## WRITTEN TASK A
In the Formula E race report, how many points did Vergne add to his championship tally?

━━ EXCERPT TO READ ━━

Techeetah’s Jean-Eric Vergne, also the championship leader, claimed a pole-to-flag win after fending off pressure from the reigning champion and Audi driver, Lucas di Grassi for almost the entire race duration. Vergne added 28 points (25 points for win + 3 for pole position) to his championship tally and extended his lead on Mahindra’s Felix Rosenqvist to 30 points.
Qualifying and Super Pole
The Super Pole session of qualifying was a bit of an anti-climax after the slowest of the five drivers was promoted to pole position after the session. Vergne inherited pole position despite lapping nearly three seconds slower than the other four drivers. This was Vergne’s third pole position of the season.
Thanks to the FIA’s strict stewarding, the fastest driver of qualifying, Di Grassi, was awarded a penalty for exceeding track limits, as were Alex Lynn (originally second) and Oliver Turvey (originally fourth) for hitting the bollard installed at the Turn 10/11 chicane. The FIA must be applauded for their consistency in stewarding; they had warned the drivers against hitting the bollard pre-session.
Mitch Evans, who clocked the third fastest time in the Super Pole session and could have inherited Di Grassi’s pole position, was demoted to 16th for ‘discrepancies in weight distribution’ which could have been due to the battery change between the practice sessions.
Mahindra Racing’s drivers Rosenqvist and Nick Heidfeld had a qualifying session to forget. Formula 1 veteran Heidfeld crashed out in qualifying, while Rosenqvist could only manage 14th place.
The Punta del Esta ePrix saw a fantastic battle between the Audi works team and Renault’s customer team, Techeetah. It is imperative to state this upfront because the openness and unpredictability of Formula E is what makes it a great series to follow.
The race was also a battle between a driver fighting to win his first-ever Formula E title (Vergne) and the reigning champion (Di Grassi) whose botched title defence means that he is only targeting race wins for the rest of the season. "We have nothing to lose, so we can be as aggressive as we want," said Di Grassi pre-race.
Vergne made a good start and then spent the entire race fending off charges from the Brazilian. It was a fantastic display of defensive driving from Vergne, while Di Grassi needs to be credited for his aggressive and fair attacks while they fought for the lead. The pair nudged and made contact while racing for top honours towards the end of the ePrix but nothing that could be classified as unfair or dangerous driving.

━━━

## WRITTEN TASK B
How many lines of the records contain the string "http"? Reply with the number alone.

━━ SUPPLIED MATERIAL ━━

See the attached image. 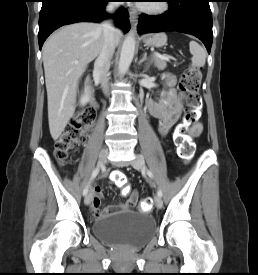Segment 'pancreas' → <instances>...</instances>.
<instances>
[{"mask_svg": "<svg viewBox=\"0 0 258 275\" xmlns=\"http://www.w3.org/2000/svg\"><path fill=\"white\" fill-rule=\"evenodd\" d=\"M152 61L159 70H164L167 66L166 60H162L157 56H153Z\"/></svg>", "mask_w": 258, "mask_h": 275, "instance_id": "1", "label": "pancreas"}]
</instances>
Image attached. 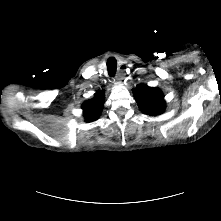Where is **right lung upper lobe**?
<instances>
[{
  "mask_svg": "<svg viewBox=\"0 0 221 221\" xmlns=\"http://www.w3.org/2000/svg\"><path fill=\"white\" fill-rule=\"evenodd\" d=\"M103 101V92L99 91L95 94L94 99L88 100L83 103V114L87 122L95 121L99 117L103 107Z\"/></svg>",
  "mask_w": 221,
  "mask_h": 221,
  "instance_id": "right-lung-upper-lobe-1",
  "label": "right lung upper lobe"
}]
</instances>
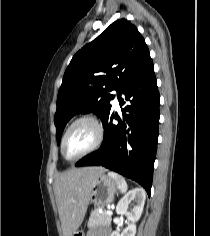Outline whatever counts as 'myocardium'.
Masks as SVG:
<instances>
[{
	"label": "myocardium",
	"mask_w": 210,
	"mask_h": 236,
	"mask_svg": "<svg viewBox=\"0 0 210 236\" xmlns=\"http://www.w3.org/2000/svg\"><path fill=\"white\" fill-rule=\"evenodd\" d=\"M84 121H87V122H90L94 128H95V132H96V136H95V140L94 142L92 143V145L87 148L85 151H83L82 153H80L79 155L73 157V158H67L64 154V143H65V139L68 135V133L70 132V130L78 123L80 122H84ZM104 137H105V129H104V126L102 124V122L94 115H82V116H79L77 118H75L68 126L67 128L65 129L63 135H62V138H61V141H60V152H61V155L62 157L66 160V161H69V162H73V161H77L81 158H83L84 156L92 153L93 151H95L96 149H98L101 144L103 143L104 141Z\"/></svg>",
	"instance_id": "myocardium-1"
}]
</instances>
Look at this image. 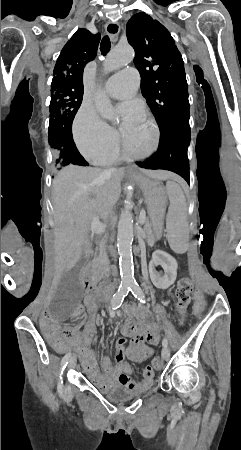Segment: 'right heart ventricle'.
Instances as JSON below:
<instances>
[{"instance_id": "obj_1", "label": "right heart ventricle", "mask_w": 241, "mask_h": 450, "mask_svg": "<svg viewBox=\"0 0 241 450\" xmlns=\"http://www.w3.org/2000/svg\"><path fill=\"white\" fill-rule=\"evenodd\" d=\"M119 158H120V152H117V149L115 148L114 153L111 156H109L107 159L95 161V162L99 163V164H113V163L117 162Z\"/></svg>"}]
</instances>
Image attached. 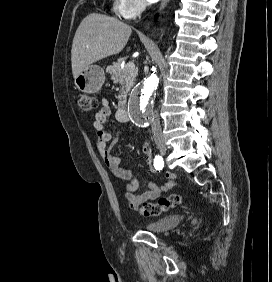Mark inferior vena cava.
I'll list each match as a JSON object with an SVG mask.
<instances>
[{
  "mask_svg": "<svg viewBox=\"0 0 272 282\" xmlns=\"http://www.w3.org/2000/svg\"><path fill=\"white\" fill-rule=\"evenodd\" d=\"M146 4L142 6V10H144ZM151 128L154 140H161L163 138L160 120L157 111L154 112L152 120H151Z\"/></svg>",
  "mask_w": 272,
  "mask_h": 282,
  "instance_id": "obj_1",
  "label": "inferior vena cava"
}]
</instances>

━━━

## TASK SOLUTION A
28 points (25 for the win plus 3 for pole position)

## TASK SOLUTION B
5